Elon Musk’s takeover has prompted some celebrities to say they’ll leave Twitter. Here’s how to deactivate your account and protect your data.

  • Elon Musk’s long-awaited purchase of Twitter was finally completed last week.
  • The deal is expected to bring changes to the platform, including charges for some services and looser moderation.
  • Read on to see how to deactivate your Twitter account, and protect your data on the site.

The protracted saga of Elon Musk’s takeover of Twitter finally came to a close last week when the billionaire entrepreneur completed a $44 billion deal to buy the social media site.

As the world’s richest person took charge, news swirled about Musk’s ideas to shake things up, with reports that the site’s verification process will be dramatically changed, and staff complaining of being asked to take on longer hours to make the changes as fast as possible.

Musk has also promised changes to the type of content allowed on Twitter, leading many to believe that it could become a space for extreme viewpoints to thrive.

In the aftermath of the takeover, a number of celebrities, including “Bridgerton” creator Shonda Rhimes and musician Sara Bareilles have announced they are leaving the platform, while NBA legend LeBron James urged Musk to address the “scary AF” surge in N-word use.

Author Stephen King also said he’d leave the site if Musk introduced a rumored $20 monthly charge to remain verified.

Following Musk’s takeover, Insider has compiled a list of ways Twitter users can protect their data on the site, and deactivate their account if they want to leave.

Data sharing

Twitter is free – for now, at least – but made over $5 billion in revenue last year. 89% of this came from advertising and the rest was from data licensing.
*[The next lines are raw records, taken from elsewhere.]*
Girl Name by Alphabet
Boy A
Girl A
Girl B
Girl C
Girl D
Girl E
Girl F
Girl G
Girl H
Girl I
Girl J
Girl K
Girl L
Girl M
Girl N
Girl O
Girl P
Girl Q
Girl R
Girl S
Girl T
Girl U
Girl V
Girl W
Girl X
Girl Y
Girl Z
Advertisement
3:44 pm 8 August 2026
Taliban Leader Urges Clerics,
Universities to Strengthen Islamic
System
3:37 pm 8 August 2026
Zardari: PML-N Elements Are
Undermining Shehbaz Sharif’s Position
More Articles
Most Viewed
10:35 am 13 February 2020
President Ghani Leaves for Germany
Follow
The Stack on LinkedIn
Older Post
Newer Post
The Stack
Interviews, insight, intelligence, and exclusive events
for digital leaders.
You can’t stop Twitter entirely from tracking you, but you can limit the information the platform cleans from you.

By heading to the “Settings and privacy” tab under “Settings” on the left hand side of your Twitter feed, then going to “Privacy and safety” and scrolling down to “Data sharing and personalization,” you’ll find a few things you can opt out of.

Under “Ad preferences” you can turn off “Personalized ads,” and under “Inferred identity,” you can stop Twitter from using your information from other websites and devices off the platform.

Un-checking “Data sharing with business partners” also prevents the app from giving your information to other companies.

Privacy

Musk has previously described himself as a “free speech absolutist,” and announced plans for a Twitter moderation council with “widely diverse viewpoints” to make decisions about what can be said on the platform.

If you want to be less visible on Twitter, one easy way is to make your account private. From “Privacy and safety,” go to “Audience and tagging” and check “Protect your tweets” to do so.

The “Privacy and safety” tab also allows you to mute certain words and accounts to prevent them from appearing on your feed, under “Mute and block.”

You might also want to make sure that you haven’t been sharing your location while tweeting.

Under the “Your tweets” tab, check that the “Add location information to your tweets” is unchecked, and click the button underneath to remove any information previously shared.

Back ups

If you’re weighing up whether or not you should leave Twitter, you should consider backing up your tweets and other data in case you change your mind.

Go to “Settings,” then “Your account,” click “Download an archive of your data” and enter your password to request a ZIP file of your account information. You’ll get a notification when it is ready to download.

Deleting tweets

Twitter only lets you delete one tweet at a time, which could take some time if you’ve been on the site for a while. Instead, websites like Tweetdelete.net allow you to start fresh and delete all your tweets, or just those older than a week.

It can also delete all your likes, which are publicly visible.

Deactivation

Time to say goodbye once and for all? Go to the “Deactivate your account” tab in settings.